■ WHAT YOU WILL DO ■
a) Reproduce word for word the part of the DACA passage that begins at the words "The Role of" and stops after "of executive action.".
b) Answer these questions from the DACA passage:
(i) Who signed the DACA directive, and on what date?
(ii) What does the passage say federal courts serve as?
(iii) Which case does the passage call perhaps most crucial in shaping the stance on presidential action regarding immigration reform?
c) List every branch of government named in the DACA passage.

═══ PAGE EXCERPT ═══

These rulings suggest that while deferred action may be used in individual cases, the executive branch instituting a formal program that grants these permissions en masse crosses the boundaries outlined in the Constitution. It is the widespread scale and system of DACA—not prosecutorial discretion itself—that raises constitutional alarms. However, Former Secretary of Homeland Security Janet Napolitano, who signed the DACA directive on June 15, 2012, asserts the opposite, emphasizing the fact that DACA does not guarantee legal “immigration status or a pathway to citizenship,”[19] as those rights stay in the hands of Congress. Napolitano argues that DACA simply embodies the duties of the executive branch and their use of “resources within the framework of existing law.”[20]

The contrasting opinions of officials on the constitutionality of DACA and the scope of executive power create a unique dilemma between the president’s administration and Congress—and subsequently create an opening for the federal judiciary to rule on the legality of these policies.

The Role of the Judiciary

Since DACA’s conception in 2012, federal courts have played an integral role in deciding the program’s fate, emphasizing the system of checks and balances constructed by the Constitution, as the courts serve as a constitutional brake on the executive branch. From the first moments of its creation, DACA has not only faced a barrage of lawsuits but has also become a volatile policy based on the composition of the legislative, executive, and judicial branches at a given time. Perhaps most crucial in shaping the stance on presidential action regarding immigration reform has been the case Texas v. United States, where the verdict was centered around the question of whether the Obama administration’s use of prosecutorial discretion when conceiving DACA falls outside the bounds of executive action.

═══ DATASET ENTRIES ═══

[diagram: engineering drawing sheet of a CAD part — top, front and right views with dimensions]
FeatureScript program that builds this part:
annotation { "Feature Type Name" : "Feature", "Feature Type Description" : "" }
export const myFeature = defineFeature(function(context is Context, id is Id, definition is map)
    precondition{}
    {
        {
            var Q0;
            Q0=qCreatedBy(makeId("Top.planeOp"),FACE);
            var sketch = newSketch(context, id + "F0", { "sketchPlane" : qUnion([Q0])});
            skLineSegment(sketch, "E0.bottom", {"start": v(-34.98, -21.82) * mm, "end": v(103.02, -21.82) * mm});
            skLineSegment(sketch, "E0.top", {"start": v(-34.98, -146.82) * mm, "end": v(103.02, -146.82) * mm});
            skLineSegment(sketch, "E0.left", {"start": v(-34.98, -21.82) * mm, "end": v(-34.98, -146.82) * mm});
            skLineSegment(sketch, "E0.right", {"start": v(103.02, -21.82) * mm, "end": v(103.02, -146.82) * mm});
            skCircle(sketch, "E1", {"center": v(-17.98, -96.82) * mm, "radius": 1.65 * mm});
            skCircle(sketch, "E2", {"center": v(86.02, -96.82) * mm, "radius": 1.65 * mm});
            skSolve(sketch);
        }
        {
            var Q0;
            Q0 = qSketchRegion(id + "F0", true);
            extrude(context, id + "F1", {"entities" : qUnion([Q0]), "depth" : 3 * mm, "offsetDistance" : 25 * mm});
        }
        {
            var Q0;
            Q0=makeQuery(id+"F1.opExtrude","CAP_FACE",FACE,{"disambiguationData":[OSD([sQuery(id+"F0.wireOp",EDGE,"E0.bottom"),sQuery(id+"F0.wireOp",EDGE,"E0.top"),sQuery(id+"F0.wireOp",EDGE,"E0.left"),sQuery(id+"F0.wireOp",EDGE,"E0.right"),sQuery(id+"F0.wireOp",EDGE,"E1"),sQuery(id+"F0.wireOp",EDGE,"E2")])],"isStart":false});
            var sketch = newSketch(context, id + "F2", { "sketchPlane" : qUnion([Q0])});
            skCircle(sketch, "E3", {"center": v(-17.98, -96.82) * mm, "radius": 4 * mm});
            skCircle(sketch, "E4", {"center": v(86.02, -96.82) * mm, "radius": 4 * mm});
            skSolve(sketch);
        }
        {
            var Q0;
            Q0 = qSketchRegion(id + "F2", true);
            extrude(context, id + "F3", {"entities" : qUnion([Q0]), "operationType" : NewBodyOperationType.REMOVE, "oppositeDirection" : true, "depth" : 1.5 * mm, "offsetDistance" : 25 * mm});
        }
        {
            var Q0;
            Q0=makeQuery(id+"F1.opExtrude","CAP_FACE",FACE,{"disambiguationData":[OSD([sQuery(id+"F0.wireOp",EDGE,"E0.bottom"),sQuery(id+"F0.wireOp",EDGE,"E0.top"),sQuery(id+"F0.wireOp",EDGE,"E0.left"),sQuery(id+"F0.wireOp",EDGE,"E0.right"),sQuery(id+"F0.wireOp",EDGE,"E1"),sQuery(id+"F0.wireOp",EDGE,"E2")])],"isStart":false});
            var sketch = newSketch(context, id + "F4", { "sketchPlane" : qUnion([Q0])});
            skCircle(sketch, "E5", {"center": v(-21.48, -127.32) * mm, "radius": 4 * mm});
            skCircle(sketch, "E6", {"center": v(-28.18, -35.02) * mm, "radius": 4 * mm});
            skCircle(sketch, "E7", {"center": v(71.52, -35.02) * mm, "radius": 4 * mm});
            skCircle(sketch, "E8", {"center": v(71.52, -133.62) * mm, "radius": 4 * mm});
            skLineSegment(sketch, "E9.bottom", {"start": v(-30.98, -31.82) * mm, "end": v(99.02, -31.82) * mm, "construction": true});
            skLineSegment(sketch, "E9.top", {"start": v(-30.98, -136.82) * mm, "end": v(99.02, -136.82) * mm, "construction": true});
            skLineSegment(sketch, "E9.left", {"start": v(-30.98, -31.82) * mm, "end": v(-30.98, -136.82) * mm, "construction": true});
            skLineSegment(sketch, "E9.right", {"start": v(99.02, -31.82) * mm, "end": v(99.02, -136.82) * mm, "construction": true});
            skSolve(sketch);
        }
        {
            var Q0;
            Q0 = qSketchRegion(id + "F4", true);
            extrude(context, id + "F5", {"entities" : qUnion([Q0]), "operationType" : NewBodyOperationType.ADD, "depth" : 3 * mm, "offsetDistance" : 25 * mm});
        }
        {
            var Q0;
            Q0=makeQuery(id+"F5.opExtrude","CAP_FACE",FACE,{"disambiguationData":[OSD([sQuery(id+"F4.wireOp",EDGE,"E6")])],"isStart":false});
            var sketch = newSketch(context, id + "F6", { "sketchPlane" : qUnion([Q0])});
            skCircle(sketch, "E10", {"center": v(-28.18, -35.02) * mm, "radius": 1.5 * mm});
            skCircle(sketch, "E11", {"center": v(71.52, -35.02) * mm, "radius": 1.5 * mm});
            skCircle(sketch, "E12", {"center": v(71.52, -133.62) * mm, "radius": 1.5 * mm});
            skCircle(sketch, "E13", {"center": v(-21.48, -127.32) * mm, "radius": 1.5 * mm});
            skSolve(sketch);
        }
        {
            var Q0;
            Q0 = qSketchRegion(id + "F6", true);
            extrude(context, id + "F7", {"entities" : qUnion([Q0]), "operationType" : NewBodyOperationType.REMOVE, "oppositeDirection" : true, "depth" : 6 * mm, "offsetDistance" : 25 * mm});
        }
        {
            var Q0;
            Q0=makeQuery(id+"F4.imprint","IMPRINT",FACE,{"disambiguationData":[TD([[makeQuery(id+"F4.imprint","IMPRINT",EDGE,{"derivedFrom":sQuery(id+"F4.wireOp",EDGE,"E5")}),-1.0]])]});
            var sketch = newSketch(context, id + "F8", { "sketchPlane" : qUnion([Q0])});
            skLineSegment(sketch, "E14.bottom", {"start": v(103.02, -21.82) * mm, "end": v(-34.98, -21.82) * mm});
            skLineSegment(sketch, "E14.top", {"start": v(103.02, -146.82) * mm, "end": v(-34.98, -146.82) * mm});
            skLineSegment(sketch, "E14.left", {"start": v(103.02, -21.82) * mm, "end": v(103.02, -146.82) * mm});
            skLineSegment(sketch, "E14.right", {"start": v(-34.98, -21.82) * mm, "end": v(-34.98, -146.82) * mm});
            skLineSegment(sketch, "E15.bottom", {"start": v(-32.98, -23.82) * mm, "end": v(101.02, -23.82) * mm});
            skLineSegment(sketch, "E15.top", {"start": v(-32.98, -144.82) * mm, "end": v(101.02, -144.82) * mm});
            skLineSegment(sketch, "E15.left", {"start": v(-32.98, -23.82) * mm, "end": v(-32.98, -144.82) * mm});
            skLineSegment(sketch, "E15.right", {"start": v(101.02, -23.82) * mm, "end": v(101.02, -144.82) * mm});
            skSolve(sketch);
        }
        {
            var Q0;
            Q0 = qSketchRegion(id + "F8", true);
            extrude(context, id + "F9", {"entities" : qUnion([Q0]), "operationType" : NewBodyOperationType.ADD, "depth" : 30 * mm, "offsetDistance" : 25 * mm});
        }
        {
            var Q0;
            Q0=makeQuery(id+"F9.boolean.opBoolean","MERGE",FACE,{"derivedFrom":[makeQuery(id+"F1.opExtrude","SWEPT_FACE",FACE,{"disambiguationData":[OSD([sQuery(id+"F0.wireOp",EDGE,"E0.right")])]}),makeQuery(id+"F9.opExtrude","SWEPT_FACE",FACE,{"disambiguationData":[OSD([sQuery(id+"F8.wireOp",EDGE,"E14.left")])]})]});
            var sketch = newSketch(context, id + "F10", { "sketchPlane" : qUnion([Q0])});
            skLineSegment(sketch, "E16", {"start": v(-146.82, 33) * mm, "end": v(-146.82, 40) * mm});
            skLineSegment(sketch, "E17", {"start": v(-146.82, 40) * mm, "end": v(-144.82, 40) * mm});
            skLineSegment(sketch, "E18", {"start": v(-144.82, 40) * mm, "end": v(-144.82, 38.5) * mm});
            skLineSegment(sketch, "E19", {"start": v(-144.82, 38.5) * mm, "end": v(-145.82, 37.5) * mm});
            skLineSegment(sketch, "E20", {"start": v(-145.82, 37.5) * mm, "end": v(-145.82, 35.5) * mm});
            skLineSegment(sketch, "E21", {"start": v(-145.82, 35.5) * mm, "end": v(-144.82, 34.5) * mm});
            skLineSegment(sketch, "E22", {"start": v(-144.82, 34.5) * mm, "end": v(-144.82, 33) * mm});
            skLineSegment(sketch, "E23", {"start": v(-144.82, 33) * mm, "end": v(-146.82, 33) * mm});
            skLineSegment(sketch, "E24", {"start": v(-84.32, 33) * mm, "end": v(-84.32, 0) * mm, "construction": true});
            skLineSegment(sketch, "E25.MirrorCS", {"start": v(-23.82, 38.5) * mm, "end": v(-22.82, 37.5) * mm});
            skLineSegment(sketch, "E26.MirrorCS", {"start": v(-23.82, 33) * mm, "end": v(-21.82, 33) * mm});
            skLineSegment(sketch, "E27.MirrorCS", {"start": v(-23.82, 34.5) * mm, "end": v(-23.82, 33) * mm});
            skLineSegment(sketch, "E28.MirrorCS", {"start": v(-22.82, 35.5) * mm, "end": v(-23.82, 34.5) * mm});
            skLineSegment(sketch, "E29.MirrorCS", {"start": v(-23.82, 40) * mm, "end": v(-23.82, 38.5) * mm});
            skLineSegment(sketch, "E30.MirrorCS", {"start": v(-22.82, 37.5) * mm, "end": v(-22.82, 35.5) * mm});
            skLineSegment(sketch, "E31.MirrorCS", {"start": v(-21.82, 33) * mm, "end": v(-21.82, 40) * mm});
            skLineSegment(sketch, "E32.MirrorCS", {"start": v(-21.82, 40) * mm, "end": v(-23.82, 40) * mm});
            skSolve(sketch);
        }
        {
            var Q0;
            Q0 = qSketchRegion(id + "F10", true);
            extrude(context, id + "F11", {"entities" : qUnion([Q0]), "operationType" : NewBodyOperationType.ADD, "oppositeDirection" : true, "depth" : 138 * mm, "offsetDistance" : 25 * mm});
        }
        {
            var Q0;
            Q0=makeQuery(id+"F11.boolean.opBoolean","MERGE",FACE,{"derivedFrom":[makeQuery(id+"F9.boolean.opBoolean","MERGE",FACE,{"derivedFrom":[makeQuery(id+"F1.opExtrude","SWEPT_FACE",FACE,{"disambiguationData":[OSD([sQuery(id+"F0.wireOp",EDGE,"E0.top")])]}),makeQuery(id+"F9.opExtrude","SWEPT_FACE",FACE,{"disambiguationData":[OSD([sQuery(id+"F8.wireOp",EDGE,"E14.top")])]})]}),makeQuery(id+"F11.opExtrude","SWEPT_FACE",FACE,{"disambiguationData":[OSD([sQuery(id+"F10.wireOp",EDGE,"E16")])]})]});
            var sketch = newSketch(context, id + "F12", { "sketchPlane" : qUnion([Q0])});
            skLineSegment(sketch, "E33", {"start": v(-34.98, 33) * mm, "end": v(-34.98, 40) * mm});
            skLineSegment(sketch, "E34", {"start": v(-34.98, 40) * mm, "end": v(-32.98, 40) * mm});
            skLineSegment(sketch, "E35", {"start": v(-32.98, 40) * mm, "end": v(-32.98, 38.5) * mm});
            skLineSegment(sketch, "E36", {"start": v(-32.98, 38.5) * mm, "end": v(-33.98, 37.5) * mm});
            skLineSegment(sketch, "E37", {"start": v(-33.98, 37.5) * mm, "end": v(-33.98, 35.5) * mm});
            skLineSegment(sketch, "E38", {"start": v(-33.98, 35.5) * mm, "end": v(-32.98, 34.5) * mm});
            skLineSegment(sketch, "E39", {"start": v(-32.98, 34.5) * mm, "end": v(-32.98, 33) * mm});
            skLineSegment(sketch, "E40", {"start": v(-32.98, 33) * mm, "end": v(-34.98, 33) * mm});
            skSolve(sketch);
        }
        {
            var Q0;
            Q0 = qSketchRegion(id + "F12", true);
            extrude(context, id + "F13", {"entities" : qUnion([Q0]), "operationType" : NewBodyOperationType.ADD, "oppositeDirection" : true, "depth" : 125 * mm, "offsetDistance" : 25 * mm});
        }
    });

═══

■ RESPONSES BY TASK ■
a)
The Role of the Judiciary

Since DACA’s conception in 2012, federal courts have played an integral role in deciding the program’s fate, emphasizing the system of checks and balances constructed by the Constitution, as the courts serve as a constitutional brake on the executive branch. From the first moments of its creation, DACA has not only faced a barrage of lawsuits but has also become a volatile policy based on the composition of the legislative, executive, and judicial branches at a given time. Perhaps most crucial in shaping the stance on presidential action regarding immigration reform has been the case Texas v. United States, where the verdict was centered around the question of whether the Obama administration’s use of prosecutorial discretion when conceiving DACA falls outside the bounds of executive action.

b)
(i) Former Secretary of Homeland Security Janet Napolitano, on June 15, 2012
(ii) A constitutional brake on the executive branch
(iii) Texas v. United States

c) Legislative, executive, judicial